58% (em volume) das conservas produzidas na Espanha correspondem ao 
atum, alcançando em 2004 um total de 182 mil toneladas, cujo valor subiu 
para os 518 milhões de euros (uns 700 milhões de dólares ). Dessa forma, a
Espanha, com 16,4% da produção mundial, passou a ser o terceiro 
produtor de atum em conserva, apenas superada pela Tailândia (19,3%) 
e pelos Estados Unidos (16,5%). 
  
De acordo com 
Ramón
Núñez Gamallo, na Revista Galega de Economia (vol.15, 
num.1, 2006) “O maior desafio [que as indústrias de conservas têm] 
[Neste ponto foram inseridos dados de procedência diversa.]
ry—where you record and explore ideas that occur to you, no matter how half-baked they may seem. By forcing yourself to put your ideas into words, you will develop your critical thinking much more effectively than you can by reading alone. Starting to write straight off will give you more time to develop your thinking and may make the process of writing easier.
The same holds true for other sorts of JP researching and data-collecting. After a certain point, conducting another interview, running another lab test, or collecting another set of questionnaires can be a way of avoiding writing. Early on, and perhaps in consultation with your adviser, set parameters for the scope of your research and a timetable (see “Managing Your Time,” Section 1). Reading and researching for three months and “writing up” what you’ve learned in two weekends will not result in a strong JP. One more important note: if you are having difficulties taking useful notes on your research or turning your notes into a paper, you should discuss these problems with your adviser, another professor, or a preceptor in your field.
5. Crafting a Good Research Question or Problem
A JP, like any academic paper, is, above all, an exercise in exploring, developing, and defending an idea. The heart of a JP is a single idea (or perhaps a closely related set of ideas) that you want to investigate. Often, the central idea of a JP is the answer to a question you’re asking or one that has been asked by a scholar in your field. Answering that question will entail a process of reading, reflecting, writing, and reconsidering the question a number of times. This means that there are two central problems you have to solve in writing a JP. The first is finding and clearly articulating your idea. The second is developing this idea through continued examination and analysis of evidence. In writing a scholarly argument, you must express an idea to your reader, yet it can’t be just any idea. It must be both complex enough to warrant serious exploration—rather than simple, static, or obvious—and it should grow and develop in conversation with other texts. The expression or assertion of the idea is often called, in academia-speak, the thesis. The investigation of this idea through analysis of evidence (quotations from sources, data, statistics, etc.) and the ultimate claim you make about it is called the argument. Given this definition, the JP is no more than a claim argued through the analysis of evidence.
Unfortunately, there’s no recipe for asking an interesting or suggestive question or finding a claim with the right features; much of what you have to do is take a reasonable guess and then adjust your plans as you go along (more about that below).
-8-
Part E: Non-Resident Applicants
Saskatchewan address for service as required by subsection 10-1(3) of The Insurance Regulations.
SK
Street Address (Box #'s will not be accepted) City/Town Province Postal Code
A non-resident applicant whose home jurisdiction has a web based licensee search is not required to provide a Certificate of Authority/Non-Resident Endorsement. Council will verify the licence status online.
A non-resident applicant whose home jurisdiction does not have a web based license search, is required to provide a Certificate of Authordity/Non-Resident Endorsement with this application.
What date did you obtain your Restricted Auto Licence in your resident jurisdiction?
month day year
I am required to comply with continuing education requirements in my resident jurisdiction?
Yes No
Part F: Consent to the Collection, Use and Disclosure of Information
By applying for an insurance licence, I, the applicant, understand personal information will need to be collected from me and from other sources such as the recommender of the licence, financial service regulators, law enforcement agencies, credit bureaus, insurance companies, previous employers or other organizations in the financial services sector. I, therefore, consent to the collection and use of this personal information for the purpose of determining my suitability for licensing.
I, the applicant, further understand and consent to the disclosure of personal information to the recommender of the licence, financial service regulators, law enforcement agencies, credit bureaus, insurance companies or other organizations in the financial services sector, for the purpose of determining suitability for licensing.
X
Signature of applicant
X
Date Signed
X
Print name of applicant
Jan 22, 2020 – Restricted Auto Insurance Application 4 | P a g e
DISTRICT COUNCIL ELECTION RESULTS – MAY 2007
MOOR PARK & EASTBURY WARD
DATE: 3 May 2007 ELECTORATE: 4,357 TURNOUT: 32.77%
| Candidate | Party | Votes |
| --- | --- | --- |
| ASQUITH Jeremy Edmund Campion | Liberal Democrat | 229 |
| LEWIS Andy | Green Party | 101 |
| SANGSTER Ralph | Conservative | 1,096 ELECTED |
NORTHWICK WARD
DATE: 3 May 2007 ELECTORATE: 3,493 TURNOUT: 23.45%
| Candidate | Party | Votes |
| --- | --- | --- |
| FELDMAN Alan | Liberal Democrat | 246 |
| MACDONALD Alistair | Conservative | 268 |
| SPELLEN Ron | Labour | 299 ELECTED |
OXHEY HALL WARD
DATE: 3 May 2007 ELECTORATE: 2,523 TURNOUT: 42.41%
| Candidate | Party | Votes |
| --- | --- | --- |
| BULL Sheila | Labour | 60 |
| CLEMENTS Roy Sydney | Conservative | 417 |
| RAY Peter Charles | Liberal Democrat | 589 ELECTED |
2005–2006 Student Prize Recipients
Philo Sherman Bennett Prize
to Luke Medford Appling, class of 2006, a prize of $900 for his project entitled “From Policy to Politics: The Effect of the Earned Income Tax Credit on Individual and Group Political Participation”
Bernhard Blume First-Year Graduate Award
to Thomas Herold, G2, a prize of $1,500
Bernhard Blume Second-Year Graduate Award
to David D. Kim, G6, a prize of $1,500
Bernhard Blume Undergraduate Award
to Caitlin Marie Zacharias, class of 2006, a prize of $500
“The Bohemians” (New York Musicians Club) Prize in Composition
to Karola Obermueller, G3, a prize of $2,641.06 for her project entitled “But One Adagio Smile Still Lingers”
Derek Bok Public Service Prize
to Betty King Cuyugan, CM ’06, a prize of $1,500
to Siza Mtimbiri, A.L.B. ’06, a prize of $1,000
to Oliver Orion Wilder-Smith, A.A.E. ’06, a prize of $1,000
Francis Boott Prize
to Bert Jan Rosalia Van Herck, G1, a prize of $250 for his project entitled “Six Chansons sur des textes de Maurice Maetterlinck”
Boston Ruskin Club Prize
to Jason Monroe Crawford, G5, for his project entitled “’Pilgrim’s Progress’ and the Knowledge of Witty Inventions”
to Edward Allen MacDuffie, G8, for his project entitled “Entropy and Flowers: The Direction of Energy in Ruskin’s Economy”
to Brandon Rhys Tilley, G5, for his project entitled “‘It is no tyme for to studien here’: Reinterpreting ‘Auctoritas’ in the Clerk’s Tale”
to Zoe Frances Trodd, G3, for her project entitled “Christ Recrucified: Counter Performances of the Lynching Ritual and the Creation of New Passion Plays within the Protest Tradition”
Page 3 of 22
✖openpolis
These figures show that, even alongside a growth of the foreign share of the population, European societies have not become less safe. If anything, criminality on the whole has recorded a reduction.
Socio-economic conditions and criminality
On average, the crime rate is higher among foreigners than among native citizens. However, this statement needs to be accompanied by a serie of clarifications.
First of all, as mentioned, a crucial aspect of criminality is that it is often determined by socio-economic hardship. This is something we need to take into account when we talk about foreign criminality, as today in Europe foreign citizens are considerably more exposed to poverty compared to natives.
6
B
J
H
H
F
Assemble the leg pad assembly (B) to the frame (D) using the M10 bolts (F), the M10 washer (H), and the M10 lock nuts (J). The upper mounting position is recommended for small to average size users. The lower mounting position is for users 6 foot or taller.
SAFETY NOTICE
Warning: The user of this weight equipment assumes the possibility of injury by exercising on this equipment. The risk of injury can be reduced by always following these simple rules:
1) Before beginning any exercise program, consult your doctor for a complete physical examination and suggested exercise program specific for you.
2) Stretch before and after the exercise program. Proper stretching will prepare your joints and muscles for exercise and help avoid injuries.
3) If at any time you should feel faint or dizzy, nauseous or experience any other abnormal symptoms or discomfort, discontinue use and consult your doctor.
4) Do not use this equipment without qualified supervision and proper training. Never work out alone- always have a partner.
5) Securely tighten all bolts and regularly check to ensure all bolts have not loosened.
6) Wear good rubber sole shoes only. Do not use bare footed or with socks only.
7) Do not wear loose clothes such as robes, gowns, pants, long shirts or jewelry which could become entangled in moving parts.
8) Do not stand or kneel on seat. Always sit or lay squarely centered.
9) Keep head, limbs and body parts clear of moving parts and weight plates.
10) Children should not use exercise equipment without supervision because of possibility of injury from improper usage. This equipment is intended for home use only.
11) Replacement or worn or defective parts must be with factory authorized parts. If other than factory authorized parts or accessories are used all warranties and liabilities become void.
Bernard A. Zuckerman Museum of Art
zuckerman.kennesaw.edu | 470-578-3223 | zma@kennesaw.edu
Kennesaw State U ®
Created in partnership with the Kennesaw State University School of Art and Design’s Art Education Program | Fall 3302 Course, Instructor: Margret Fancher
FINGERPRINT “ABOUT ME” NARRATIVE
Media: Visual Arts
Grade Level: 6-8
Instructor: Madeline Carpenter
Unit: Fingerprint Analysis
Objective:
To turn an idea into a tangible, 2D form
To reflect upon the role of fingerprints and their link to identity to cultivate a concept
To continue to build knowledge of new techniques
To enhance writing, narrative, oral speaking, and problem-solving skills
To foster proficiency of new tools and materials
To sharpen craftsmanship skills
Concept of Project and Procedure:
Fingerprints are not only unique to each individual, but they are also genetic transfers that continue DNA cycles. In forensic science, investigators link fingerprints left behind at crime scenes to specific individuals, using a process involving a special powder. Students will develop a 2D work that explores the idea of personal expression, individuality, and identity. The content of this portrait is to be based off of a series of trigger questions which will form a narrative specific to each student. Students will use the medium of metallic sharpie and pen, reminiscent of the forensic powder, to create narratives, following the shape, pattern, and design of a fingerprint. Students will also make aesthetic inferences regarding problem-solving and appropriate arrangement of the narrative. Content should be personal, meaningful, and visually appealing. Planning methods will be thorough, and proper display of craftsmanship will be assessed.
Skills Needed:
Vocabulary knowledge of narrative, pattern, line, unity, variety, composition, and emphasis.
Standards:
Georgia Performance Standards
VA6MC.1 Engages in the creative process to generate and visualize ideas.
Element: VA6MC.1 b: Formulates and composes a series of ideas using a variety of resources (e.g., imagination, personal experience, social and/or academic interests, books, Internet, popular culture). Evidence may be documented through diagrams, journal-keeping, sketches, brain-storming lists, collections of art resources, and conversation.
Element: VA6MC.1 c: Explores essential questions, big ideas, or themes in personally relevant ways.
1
consiste em eliminar as restrições existentes na extração de recursos e no 
comércio”, isto inclui, entre outras coisas, o pagamento de tarifas 
alfandegárias, e aqui encontramos já uma primeira pista. 
  
De acordo com a Associação Nacional de Fabricantes de Conservas, as 
fábricas instaladas na Galícia são responsáveis por mais de 70% da 
produção de conservas e semiconservas de peixes na Espanha. Trata-se 
de uma indústria que está se internacionalizando aceleradamente, empresas 
armadoras, aqüícolas, elaboradoras e de conservas galegas são proprietárias 
de umas 35 fábricas industriais fora da Espanha e mais de 50 filiais 
radicadas em outros países. As duas maiores indústrias de conservas, pelo 
seu volume de vendas da Galícia -e da Espanha-, são Jealsa 
e Calvo. Juntas, em 2005, ambas as companhias produziram 120 mil 
toneladas de conservas.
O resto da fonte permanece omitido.